*What to do:*
Nothing but the exact text of the entries should appear in your answer; pictures stay out.

*Dataset excerpts:*
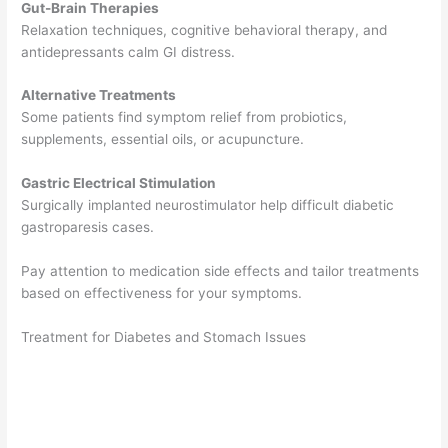
Gut-Brain Therapies
Relaxation techniques, cognitive behavioral therapy, and
antidepressants calm GI distress.
Alternative Treatments
Some patients find symptom relief from probiotics,
supplements, essential oils, or acupuncture.
Gastric Electrical Stimulation
Surgically implanted neurostimulator help difficult diabetic
gastroparesis cases.
Pay attention to medication side effects and tailor treatments
based on effectiveness for your symptoms.
Treatment for Diabetes and Stomach Issues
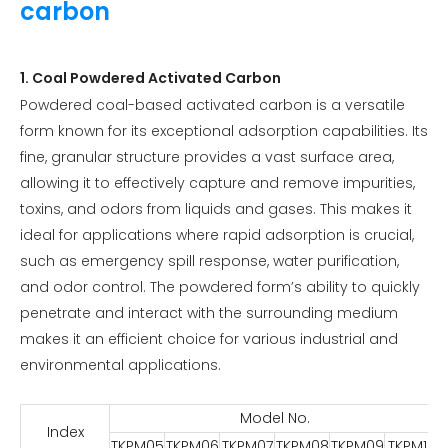
carbon
1. Coal Powdered Activated Carbon
Powdered coal-based activated carbon is a versatile
form known for its exceptional adsorption capabilities. Its
fine, granular structure provides a vast surface area,
allowing it to effectively capture and remove impurities,
toxins, and odors from liquids and gases. This makes it
ideal for applications where rapid adsorption is crucial,
such as emergency spill response, water purification,
and odor control. The powdered form’s ability to quickly
penetrate and interact with the surrounding medium
makes it an efficient choice for various industrial and
environmental applications.
Model No.
Index
TKPM05
TKPM06
TKPM07
TKPM08
TKPM09
TKPM10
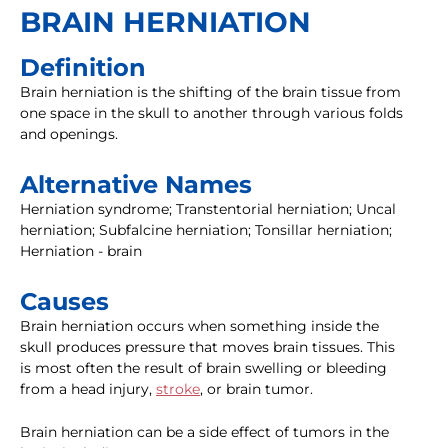
BRAIN HERNIATION
Definition
Brain herniation is the shifting of the brain tissue from
one space in the skull to another through various folds
and openings.
Alternative Names
Herniation syndrome; Transtentorial herniation; Uncal
herniation; Subfalcine herniation; Tonsillar herniation;
Herniation - brain
Causes
Brain herniation occurs when something inside the
skull produces pressure that moves brain tissues. This
is most often the result of brain swelling or bleeding
from a head injury,
stroke
, or brain tumor.
Brain herniation can be a side effect of tumors in the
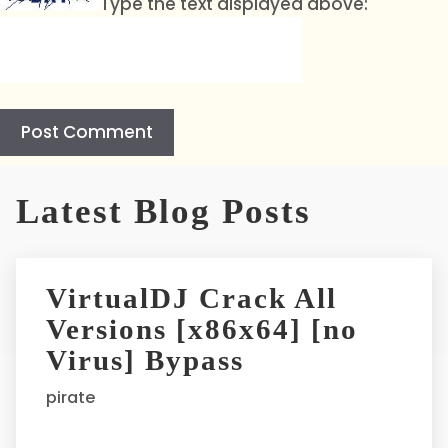
Type the text displayed above:
A
l
Latest Blog Posts
t
e
r
VirtualDJ Crack All
n
Versions [x86x64] [no
a
t
Virus] Bypass
i
pirate
v
e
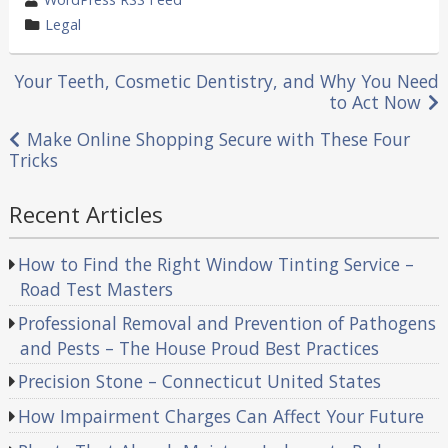
by
category
Legal
in
Post
Your Teeth, Cosmetic Dentistry, and Why You Need
to Act Now
navigation
Make Online Shopping Secure with These Four
Tricks
Recent Articles
How to Find the Right Window Tinting Service –
Road Test Masters
Professional Removal and Prevention of Pathogens
and Pests – The House Proud Best Practices
Precision Stone – Connecticut United States
How Impairment Charges Can Affect Your Future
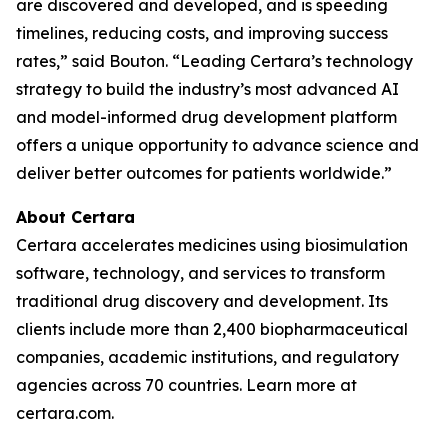
are discovered and developed, and is speeding
timelines, reducing costs, and improving success
rates,” said Bouton. “Leading Certara’s technology
strategy to build the industry’s most advanced AI
and model-informed drug development platform
offers a unique opportunity to advance science and
deliver better outcomes for patients worldwide.”
About Certara
Certara accelerates medicines using biosimulation
software, technology, and services to transform
traditional drug discovery and development. Its
clients include more than 2,400 biopharmaceutical
companies, academic institutions, and regulatory
agencies across 70 countries. Learn more at
certara.com.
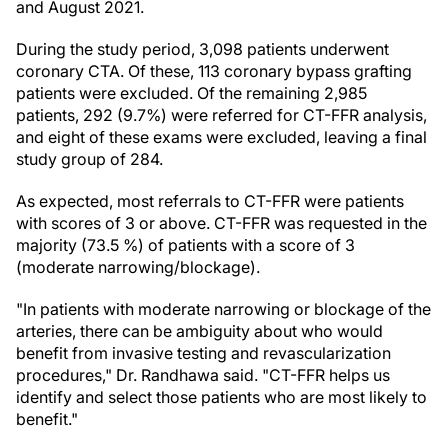
and August 2021.
During the study period, 3,098 patients underwent
coronary CTA. Of these, 113 coronary bypass grafting
patients were excluded. Of the remaining 2,985
patients, 292 (9.7%) were referred for CT-FFR analysis,
and eight of these exams were excluded, leaving a final
study group of 284.
As expected, most referrals to CT-FFR were patients
with scores of 3 or above. CT-FFR was requested in the
majority (73.5 %) of patients with a score of 3
(moderate narrowing/blockage).
"In patients with moderate narrowing or blockage of the
arteries, there can be ambiguity about who would
benefit from invasive testing and revascularization
procedures," Dr. Randhawa said. "CT-FFR helps us
identify and select those patients who are most likely to
benefit."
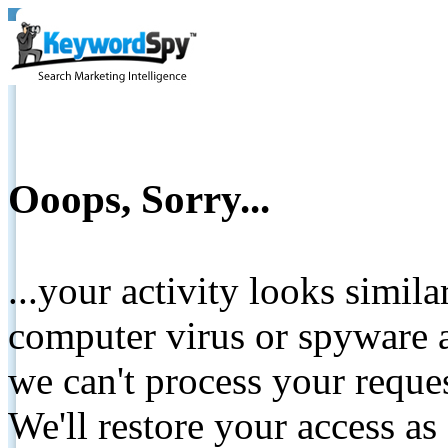
Ooops, Sorry...
...your activity looks simil
computer virus or spyware a
we can't process your reque
We'll restore your access as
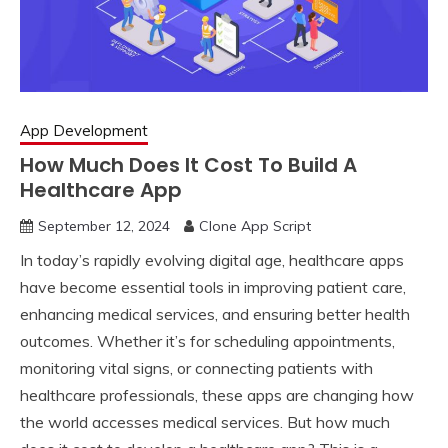
App Development
How Much Does It Cost To Build A
Healthcare App
September 12, 2024
Clone App Script
In today’s rapidly evolving digital age, healthcare apps
have become essential tools in improving patient care,
enhancing medical services, and ensuring better health
outcomes. Whether it’s for scheduling appointments,
monitoring vital signs, or connecting patients with
healthcare professionals, these apps are changing how
the world accesses medical services. But how much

*Solution below:*
Gut-Brain Therapies
Relaxation techniques, cognitive behavioral therapy, and
antidepressants calm GI distress.
Alternative Treatments
Some patients find symptom relief from probiotics,
supplements, essential oils, or acupuncture.
Gastric Electrical Stimulation
Surgically implanted neurostimulator help difficult diabetic
gastroparesis cases.
Pay attention to medication side effects and tailor treatments
based on effectiveness for your symptoms.
Treatment for Diabetes and Stomach Issues
carbon
1. Coal Powdered Activated Carbon
Powdered coal-based activated carbon is a versatile
form known for its exceptional adsorption capabilities. Its
fine, granular structure provides a vast surface area,
allowing it to effectively capture and remove impurities,
toxins, and odors from liquids and gases. This makes it
ideal for applications where rapid adsorption is crucial,
such as emergency spill response, water purification,
and odor control. The powdered form’s ability to quickly
penetrate and interact with the surrounding medium
makes it an efficient choice for various industrial and
environmental applications.
Model No.
Index
TKPM05
TKPM06
TKPM07
TKPM08
TKPM09
TKPM10
BRAIN HERNIATION
Definition
Brain herniation is the shifting of the brain tissue from
one space in the skull to another through various folds
and openings.
Alternative Names
Herniation syndrome; Transtentorial herniation; Uncal
herniation; Subfalcine herniation; Tonsillar herniation;
Herniation - brain
Causes
Brain herniation occurs when something inside the
skull produces pressure that moves brain tissues. This
is most often the result of brain swelling or bleeding
from a head injury,
stroke
, or brain tumor.
Brain herniation can be a side effect of tumors in the
Type the text displayed above:
A
l
Latest Blog Posts
t
e
r
VirtualDJ Crack All
n
Versions [x86x64] [no
a
t
Virus] Bypass
i
pirate
v
e
by
category
Legal
in
Post
Your Teeth, Cosmetic Dentistry, and Why You Need
to Act Now
navigation
Make Online Shopping Secure with These Four
Tricks
Recent Articles
How to Find the Right Window Tinting Service –
Road Test Masters
Professional Removal and Prevention of Pathogens
and Pests – The House Proud Best Practices
Precision Stone – Connecticut United States
How Impairment Charges Can Affect Your Future
are discovered and developed, and is speeding
timelines, reducing costs, and improving success
rates,” said Bouton. “Leading Certara’s technology
strategy to build the industry’s most advanced AI
and model-informed drug development platform
offers a unique opportunity to advance science and
deliver better outcomes for patients worldwide.”
About Certara
Certara accelerates medicines using biosimulation
software, technology, and services to transform
traditional drug discovery and development. Its
clients include more than 2,400 biopharmaceutical
companies, academic institutions, and regulatory
agencies across 70 countries. Learn more at
certara.com.
and August 2021.
During the study period, 3,098 patients underwent
coronary CTA. Of these, 113 coronary bypass grafting
patients were excluded. Of the remaining 2,985
patients, 292 (9.7%) were referred for CT-FFR analysis,
and eight of these exams were excluded, leaving a final
study group of 284.
As expected, most referrals to CT-FFR were patients
with scores of 3 or above. CT-FFR was requested in the
majority (73.5 %) of patients with a score of 3
(moderate narrowing/blockage).
"In patients with moderate narrowing or blockage of the
arteries, there can be ambiguity about who would
benefit from invasive testing and revascularization
procedures," Dr. Randhawa said. "CT-FFR helps us
identify and select those patients who are most likely to
benefit."
Ooops, Sorry...
...your activity looks simil
computer virus or spyware a
we can't process your reque
We'll restore your access as
App Development
How Much Does It Cost To Build A
Healthcare App
September 12, 2024
Clone App Script
In today’s rapidly evolving digital age, healthcare apps
have become essential tools in improving patient care,
enhancing medical services, and ensuring better health
outcomes. Whether it’s for scheduling appointments,
monitoring vital signs, or connecting patients with
healthcare professionals, these apps are changing how
the world accesses medical services. But how much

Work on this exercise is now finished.